_Information supplied_
▶

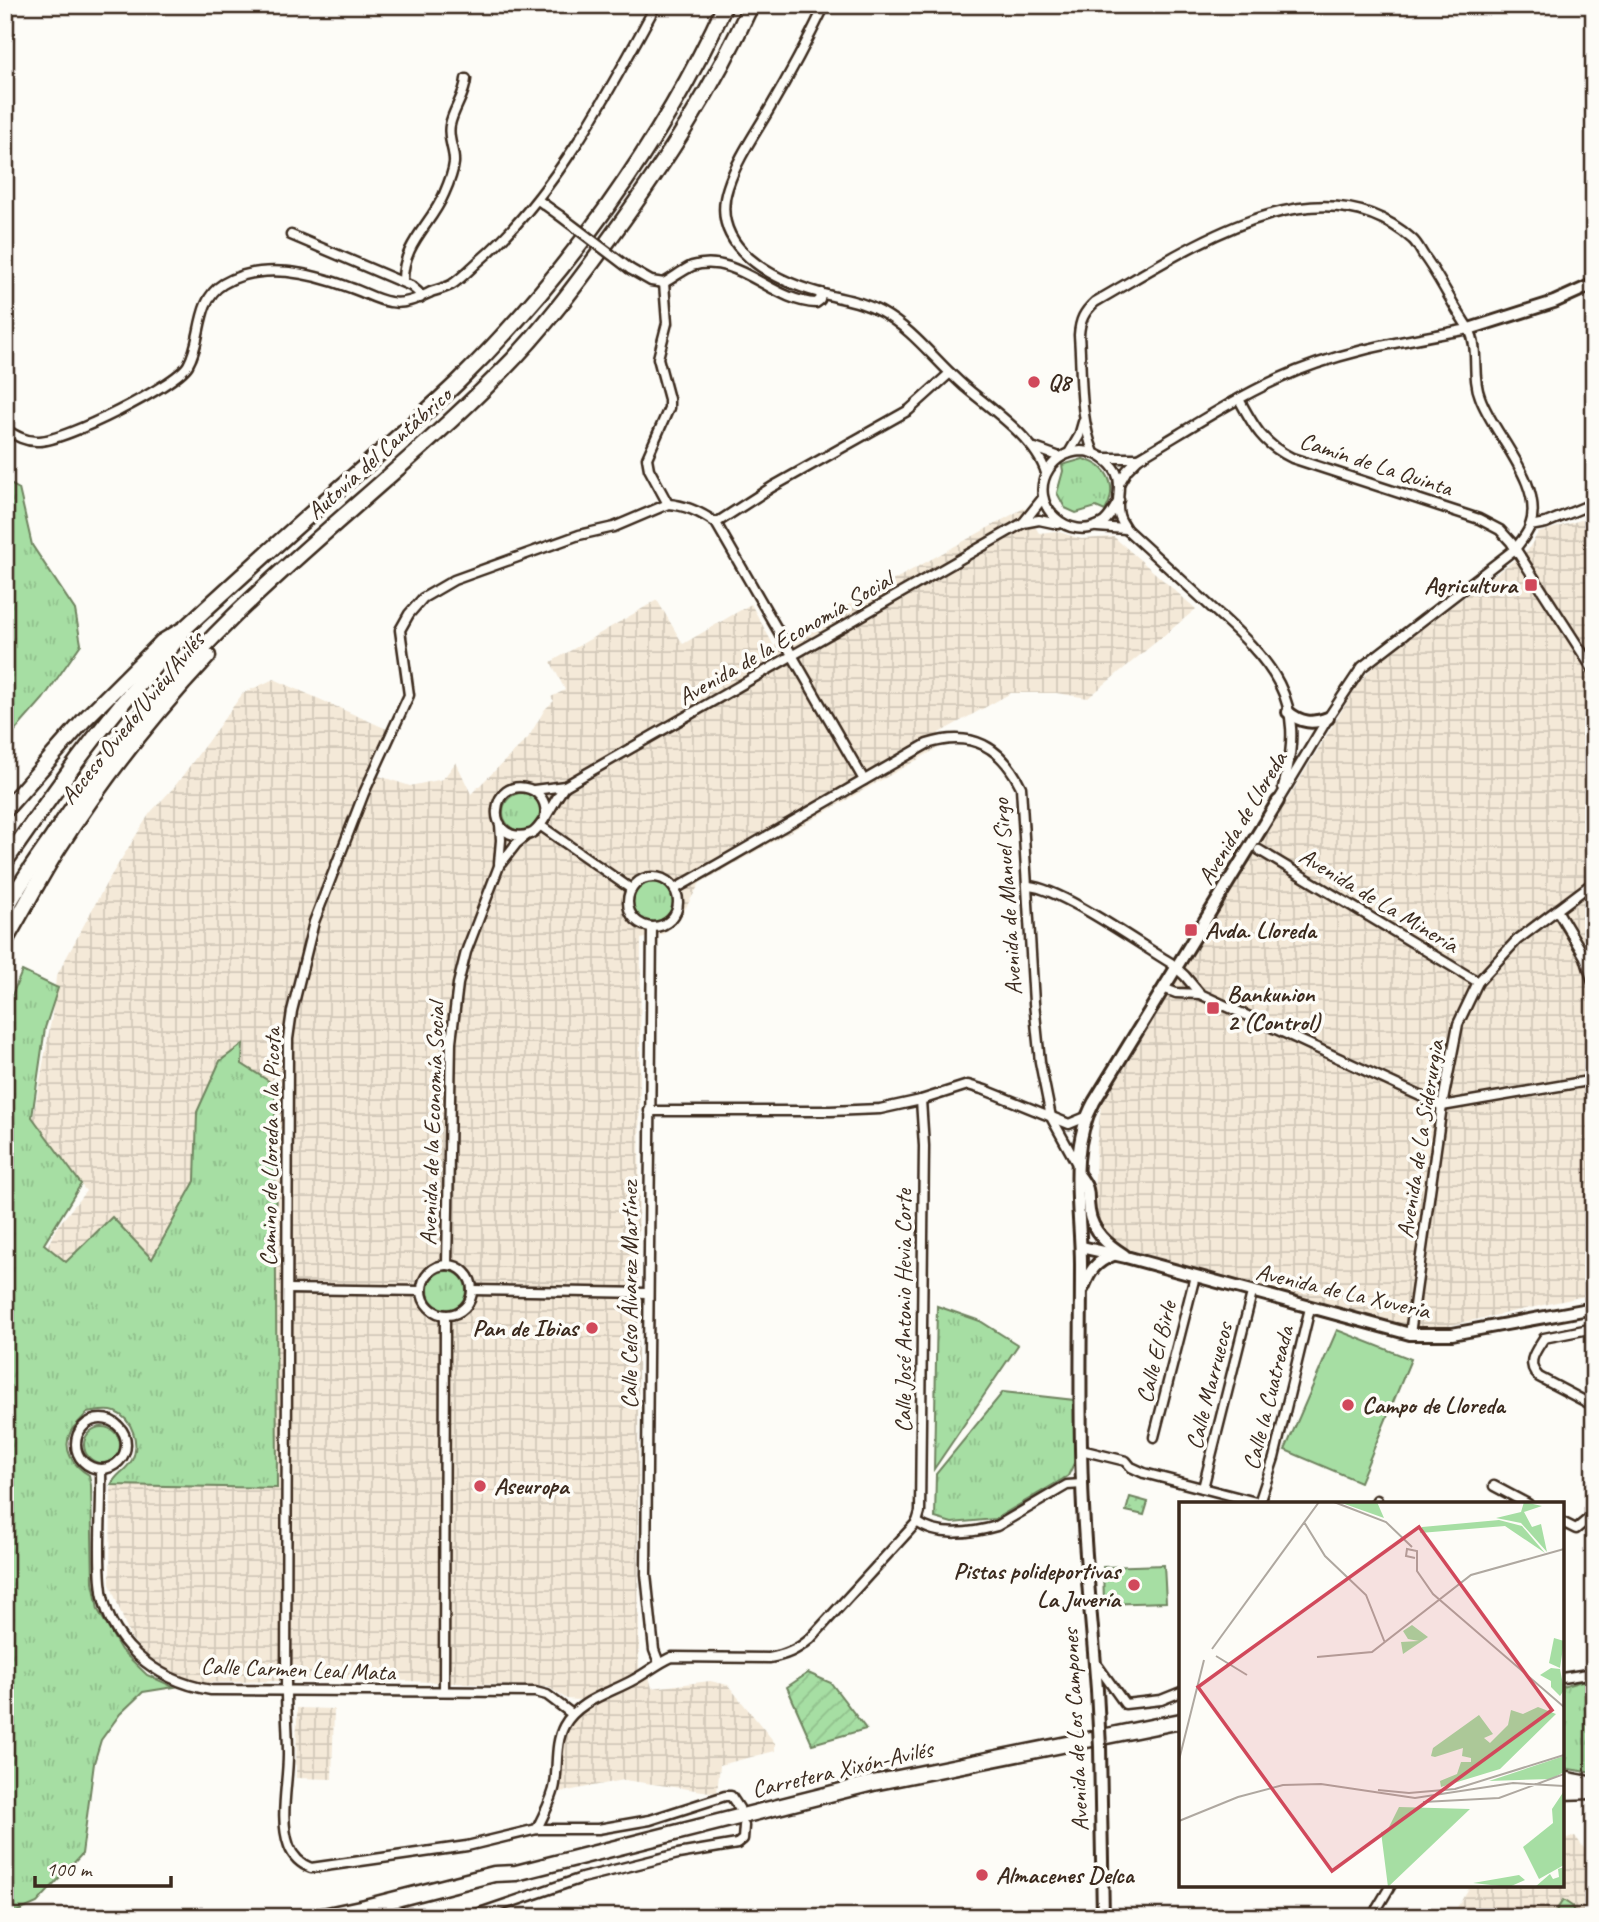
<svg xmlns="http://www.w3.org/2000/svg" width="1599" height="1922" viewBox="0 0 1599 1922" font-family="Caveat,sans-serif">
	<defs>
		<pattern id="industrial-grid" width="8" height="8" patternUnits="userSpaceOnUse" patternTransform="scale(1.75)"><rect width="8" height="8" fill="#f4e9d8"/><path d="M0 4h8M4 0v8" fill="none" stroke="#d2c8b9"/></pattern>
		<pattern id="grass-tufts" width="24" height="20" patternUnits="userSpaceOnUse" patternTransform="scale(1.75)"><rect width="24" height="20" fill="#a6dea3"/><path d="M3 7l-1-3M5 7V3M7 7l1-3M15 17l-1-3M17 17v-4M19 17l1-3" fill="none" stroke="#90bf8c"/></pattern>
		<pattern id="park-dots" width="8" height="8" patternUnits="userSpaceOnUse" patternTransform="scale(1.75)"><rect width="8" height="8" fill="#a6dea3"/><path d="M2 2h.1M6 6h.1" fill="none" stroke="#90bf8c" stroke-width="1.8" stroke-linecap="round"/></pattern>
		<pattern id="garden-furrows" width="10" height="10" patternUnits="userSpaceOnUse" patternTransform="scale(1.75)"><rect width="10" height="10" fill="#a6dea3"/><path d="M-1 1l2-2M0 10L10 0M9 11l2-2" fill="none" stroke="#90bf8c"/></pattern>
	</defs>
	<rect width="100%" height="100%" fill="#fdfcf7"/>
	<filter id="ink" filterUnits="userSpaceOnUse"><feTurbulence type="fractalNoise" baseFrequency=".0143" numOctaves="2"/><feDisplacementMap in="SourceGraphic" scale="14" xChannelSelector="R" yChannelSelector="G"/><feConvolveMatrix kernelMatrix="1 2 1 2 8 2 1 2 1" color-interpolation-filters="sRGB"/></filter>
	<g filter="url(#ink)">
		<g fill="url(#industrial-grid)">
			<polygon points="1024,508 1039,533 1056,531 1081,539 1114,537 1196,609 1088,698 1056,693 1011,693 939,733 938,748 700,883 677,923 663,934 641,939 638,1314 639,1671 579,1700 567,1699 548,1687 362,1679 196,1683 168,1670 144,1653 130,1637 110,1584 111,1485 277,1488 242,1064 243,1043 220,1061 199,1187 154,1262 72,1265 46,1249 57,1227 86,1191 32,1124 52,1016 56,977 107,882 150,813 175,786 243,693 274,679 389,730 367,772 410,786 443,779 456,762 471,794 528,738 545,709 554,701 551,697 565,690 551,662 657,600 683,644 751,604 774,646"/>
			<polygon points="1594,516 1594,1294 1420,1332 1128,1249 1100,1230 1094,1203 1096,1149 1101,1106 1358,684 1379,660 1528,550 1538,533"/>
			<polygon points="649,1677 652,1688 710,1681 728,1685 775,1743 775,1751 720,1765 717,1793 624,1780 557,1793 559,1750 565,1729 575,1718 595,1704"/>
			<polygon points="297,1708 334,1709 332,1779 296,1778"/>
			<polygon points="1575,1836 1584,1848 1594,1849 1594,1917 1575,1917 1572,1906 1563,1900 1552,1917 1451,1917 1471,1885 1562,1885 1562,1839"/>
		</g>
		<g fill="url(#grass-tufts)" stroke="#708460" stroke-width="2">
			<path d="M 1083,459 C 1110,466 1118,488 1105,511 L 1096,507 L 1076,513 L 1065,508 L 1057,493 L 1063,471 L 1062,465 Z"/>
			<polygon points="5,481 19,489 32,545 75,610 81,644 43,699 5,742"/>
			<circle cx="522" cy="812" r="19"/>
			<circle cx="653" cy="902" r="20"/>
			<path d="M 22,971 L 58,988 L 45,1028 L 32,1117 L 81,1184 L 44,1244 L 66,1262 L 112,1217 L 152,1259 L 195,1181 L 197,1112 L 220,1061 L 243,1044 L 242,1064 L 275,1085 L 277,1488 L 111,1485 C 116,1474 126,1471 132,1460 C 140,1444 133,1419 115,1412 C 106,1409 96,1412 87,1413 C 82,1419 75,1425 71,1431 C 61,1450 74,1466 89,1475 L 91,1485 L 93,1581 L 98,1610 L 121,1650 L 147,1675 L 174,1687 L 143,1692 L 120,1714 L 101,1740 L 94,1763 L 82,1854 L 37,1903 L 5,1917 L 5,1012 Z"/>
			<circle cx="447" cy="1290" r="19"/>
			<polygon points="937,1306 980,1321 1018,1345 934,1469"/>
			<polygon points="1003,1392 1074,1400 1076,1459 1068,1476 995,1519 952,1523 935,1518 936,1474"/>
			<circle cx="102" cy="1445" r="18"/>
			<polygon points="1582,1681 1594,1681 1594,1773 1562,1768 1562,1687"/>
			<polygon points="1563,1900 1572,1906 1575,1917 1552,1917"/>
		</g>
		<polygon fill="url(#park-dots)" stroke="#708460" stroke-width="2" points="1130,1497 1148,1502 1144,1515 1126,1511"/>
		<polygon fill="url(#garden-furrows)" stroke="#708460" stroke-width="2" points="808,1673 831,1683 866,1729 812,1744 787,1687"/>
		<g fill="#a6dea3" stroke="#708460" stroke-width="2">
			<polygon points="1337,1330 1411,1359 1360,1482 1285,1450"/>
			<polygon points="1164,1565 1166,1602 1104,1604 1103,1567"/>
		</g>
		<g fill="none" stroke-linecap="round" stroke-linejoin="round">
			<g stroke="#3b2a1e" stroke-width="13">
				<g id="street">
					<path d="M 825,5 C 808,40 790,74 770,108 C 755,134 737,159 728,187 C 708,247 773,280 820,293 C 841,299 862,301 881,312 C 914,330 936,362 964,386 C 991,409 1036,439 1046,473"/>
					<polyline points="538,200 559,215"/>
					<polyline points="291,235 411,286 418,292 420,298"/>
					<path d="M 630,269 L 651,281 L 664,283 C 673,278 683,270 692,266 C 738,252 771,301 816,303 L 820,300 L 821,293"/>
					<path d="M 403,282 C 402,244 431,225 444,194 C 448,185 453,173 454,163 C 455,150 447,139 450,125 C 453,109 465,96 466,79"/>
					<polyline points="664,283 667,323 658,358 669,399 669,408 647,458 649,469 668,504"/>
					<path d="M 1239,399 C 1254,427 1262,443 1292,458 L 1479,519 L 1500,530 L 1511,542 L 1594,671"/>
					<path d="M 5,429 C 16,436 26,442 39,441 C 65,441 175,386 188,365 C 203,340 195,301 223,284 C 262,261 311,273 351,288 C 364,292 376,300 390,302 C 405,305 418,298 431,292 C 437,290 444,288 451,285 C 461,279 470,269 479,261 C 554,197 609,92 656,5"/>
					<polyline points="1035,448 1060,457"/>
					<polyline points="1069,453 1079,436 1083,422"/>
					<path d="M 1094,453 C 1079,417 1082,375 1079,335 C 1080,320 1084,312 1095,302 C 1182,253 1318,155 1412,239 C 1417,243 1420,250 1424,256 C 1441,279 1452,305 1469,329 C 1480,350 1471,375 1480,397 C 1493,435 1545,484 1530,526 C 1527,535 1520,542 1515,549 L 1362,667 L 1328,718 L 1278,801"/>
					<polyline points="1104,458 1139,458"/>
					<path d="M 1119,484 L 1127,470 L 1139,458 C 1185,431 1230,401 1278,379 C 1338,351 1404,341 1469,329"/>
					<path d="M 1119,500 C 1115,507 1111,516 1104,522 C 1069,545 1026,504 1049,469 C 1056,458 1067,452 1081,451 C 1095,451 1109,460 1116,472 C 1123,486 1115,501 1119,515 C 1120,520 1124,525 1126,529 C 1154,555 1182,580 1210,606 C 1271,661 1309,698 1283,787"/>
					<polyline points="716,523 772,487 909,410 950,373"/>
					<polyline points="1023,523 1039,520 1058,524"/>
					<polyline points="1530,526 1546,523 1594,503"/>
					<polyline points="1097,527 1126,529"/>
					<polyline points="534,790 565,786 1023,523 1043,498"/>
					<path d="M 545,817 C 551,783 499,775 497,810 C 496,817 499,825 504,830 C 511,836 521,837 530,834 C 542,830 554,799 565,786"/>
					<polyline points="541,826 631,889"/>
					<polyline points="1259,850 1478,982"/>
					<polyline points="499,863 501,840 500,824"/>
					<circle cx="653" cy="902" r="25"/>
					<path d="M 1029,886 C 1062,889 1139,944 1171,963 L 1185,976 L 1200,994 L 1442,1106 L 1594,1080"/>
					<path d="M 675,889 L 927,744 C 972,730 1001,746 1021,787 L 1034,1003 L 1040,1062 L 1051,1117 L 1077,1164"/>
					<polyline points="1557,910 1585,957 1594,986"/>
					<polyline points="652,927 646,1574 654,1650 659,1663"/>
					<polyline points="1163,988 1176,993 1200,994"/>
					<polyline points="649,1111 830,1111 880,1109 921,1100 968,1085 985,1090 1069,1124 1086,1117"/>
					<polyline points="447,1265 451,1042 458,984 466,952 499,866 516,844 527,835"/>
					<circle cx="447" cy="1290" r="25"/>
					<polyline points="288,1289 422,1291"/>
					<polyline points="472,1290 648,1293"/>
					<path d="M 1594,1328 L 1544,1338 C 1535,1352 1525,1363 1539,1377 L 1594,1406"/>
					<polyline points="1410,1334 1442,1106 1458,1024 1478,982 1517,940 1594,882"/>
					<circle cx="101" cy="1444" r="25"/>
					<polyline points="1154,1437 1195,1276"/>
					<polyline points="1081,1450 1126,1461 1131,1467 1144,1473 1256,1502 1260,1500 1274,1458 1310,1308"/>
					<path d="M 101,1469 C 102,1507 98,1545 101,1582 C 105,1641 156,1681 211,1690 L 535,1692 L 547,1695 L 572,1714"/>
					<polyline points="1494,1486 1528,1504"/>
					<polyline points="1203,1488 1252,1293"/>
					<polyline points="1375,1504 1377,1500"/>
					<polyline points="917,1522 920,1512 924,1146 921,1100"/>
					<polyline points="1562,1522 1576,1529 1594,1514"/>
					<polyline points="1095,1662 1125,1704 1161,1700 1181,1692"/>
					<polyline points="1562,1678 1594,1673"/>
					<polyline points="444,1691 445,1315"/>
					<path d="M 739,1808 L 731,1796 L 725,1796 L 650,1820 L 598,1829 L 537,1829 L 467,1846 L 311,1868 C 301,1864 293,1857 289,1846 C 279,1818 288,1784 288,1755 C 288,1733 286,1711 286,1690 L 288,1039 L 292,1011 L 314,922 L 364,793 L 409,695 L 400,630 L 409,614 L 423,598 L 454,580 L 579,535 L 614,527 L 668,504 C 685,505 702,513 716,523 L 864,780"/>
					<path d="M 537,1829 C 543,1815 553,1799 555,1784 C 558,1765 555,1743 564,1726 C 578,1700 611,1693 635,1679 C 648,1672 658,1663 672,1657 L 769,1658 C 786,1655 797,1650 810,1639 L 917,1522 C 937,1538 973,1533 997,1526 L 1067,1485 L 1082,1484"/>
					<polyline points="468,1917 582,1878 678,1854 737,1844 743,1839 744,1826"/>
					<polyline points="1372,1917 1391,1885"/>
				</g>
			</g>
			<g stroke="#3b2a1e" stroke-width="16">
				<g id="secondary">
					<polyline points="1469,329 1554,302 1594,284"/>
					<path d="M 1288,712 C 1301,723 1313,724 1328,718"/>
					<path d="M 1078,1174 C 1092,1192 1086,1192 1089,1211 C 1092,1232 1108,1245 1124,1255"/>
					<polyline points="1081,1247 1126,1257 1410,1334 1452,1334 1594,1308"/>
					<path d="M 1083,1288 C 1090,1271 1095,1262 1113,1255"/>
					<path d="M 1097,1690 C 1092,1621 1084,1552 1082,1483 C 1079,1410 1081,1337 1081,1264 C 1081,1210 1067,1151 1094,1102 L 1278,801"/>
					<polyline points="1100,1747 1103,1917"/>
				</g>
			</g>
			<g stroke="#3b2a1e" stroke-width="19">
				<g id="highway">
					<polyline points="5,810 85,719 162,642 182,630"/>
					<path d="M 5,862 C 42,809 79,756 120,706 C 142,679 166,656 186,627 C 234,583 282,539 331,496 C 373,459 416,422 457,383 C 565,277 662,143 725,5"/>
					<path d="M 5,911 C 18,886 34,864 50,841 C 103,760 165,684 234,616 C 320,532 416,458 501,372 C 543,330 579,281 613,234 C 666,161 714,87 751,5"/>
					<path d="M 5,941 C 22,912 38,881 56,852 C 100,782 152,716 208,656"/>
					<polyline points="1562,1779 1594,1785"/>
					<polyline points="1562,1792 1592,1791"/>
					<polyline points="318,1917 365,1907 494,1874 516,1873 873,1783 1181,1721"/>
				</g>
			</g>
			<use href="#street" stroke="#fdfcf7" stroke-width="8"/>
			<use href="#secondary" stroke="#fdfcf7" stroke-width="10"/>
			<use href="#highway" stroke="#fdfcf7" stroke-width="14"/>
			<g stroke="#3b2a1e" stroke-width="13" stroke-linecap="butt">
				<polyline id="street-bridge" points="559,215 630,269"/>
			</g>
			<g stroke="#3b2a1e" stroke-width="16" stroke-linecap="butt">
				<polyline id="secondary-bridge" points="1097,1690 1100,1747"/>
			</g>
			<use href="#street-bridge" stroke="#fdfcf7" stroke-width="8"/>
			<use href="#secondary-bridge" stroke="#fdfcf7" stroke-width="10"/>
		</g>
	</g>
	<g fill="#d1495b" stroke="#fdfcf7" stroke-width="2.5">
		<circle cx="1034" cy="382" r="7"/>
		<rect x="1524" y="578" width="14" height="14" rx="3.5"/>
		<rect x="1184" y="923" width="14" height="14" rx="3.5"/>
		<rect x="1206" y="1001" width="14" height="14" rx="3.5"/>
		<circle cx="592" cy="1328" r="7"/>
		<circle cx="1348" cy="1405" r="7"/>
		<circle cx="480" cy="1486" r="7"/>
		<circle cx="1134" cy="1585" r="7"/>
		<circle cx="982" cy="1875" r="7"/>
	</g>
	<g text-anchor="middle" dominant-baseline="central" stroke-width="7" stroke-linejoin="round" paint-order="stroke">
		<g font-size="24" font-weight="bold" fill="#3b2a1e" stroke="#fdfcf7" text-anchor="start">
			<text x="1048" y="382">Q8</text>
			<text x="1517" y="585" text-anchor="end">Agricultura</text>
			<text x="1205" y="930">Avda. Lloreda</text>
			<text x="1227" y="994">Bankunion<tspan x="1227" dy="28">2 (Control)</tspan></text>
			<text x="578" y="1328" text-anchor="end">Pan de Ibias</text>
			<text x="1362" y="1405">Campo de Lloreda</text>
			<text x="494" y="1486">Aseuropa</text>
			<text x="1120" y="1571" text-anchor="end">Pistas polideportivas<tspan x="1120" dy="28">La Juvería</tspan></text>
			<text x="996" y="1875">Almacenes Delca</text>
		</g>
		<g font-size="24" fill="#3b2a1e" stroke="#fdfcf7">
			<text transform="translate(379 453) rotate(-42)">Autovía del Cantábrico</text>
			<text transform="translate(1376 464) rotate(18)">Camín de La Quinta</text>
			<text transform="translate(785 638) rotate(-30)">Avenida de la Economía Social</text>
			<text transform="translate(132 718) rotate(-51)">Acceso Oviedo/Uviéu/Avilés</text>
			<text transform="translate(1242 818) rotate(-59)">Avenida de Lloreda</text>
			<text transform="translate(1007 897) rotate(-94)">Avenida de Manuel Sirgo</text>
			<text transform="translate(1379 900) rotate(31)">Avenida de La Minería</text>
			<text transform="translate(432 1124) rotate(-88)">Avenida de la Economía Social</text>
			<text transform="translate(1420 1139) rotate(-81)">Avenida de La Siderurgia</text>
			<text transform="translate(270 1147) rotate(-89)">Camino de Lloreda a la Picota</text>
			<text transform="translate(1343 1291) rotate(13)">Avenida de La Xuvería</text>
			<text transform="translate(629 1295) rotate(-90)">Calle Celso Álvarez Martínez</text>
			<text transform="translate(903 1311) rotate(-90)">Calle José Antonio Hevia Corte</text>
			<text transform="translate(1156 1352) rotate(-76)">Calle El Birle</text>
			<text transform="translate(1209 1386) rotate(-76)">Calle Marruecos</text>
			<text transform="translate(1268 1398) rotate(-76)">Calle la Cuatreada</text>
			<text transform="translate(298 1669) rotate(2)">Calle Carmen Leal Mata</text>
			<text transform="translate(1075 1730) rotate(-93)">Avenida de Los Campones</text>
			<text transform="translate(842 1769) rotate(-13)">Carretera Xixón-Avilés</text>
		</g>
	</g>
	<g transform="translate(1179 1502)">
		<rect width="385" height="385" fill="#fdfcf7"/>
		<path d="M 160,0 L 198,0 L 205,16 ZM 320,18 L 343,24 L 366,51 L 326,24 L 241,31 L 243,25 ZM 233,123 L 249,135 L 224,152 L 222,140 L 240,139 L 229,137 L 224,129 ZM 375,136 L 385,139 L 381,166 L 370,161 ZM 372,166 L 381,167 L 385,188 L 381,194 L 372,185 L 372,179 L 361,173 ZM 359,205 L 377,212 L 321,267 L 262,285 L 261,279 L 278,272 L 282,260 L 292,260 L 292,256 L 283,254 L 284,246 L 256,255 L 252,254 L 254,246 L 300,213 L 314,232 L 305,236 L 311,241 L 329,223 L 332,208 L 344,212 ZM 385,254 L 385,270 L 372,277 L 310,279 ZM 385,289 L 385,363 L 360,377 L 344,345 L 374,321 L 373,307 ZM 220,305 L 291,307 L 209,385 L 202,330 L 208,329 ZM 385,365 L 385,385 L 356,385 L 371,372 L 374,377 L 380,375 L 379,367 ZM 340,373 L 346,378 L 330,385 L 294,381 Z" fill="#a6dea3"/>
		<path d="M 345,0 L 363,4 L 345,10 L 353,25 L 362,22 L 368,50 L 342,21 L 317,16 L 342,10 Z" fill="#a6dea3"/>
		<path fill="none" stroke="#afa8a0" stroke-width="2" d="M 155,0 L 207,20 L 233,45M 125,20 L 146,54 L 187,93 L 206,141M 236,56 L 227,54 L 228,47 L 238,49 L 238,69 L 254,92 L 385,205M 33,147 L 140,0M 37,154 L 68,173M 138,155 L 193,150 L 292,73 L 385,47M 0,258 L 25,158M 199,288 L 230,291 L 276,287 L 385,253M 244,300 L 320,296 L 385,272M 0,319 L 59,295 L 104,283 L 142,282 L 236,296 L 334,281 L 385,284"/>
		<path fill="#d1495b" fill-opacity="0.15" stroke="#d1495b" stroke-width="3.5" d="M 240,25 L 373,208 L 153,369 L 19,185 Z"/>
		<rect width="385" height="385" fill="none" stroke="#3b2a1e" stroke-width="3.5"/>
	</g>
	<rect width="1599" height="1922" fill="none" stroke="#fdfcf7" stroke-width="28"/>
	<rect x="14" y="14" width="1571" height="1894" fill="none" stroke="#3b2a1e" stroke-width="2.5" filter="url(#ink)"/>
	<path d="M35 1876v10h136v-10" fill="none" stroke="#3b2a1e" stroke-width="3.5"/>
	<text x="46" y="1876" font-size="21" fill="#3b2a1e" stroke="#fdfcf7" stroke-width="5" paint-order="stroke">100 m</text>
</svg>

◀

_What is needed_
Among the lines above, find the one with "1119,500 C 1115,507" and the one with "545,817 C 551,783". Quote both and everything between them, exactly.

_Answer box_
					<path d="M 1119,500 C 1115,507 1111,516 1104,522 C 1069,545 1026,504 1049,469 C 1056,458 1067,452 1081,451 C 1095,451 1109,460 1116,472 C 1123,486 1115,501 1119,515 C 1120,520 1124,525 1126,529 C 1154,555 1182,580 1210,606 C 1271,661 1309,698 1283,787"/>
					<polyline points="716,523 772,487 909,410 950,373"/>
					<polyline points="1023,523 1039,520 1058,524"/>
					<polyline points="1530,526 1546,523 1594,503"/>
					<polyline points="1097,527 1126,529"/>
					<polyline points="534,790 565,786 1023,523 1043,498"/>
					<path d="M 545,817 C 551,783 499,775 497,810 C 496,817 499,825 504,830 C 511,836 521,837 530,834 C 542,830 554,799 565,786"/>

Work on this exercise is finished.